If you find yourself getting frustrated (perhaps you are new to your instrument or to reading music), cut down your deck size. For example, instead of having two octaves, limit yourself to one octave — or part of an octave if need be. Just make sure you know what range your cards fall in. Don’t just shuffle your deck and remove half. That won’t actually lower the challenge level.

When you’re starting to feel confident or getting bored and you think you’re ready, find some really simple sheet music that you aren’t familiar with and give your new skills a whirl. Try searching for common tunes in flute notation. That way there are no chords and you can focus on one hand. You’ll have to make up your own piano fingering, though.

Good luck!

Update: It’s been a few days now, and I’ve had time to go over the bass clef deck a number of times. I’m definitely slower/stupider with it, but that’s no surprise — I still have muscle memory and background from my years of piano practice, and that’s the only reason I’m as far ahead as I am. I knew I wasn’t as good with the bass clef to start with, so of course I would have a handicap learning it now compared to the treble clef.

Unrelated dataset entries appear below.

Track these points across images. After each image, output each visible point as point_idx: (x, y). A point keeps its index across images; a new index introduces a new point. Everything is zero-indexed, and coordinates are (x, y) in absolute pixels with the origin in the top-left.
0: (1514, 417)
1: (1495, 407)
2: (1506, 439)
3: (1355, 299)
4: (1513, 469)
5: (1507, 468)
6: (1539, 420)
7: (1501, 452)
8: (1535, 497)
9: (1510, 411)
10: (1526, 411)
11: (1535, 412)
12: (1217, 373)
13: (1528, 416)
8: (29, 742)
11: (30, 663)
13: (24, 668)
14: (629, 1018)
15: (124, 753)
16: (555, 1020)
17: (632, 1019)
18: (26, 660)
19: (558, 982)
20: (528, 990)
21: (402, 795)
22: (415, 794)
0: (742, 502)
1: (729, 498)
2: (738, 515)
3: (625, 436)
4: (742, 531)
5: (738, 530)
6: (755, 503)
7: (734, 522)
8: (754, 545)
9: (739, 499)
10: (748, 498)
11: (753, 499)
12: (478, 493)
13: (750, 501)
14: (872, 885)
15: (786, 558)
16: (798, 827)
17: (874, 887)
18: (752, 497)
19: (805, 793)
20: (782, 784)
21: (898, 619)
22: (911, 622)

That said, just today I played a piece with both hands from a “grade 4” piano book that looked doable (the first page of it, anyway), and I managed the run-through reasonably well, though with plenty of errors to keep me humble. Still, the improvement was palpable, even compared to my old standards back when I was actually in practice.

This was my first time trying to sight read again with both hands and a semi-complicated piece of music, and it was definitely a success. It had a good mix of the hard extra-high and extra-low notes. I used to count up to those from a note I already knew. I had to do very little counting this time, and it was mainly to confirm my memory, not to act as a crutch so I didn’t have to learn the notes.

My only wish at this point is that I had a piano book with slightly simpler pieces. This one is kind of overreaching for my current level and goals. I’ll have to see what I can do about that.

Update 2 (1-9-16): I sat down after several days of not practicing at all and got my first 100% accuracy run-through on my treble clef deck on my first try, to my own astonishment.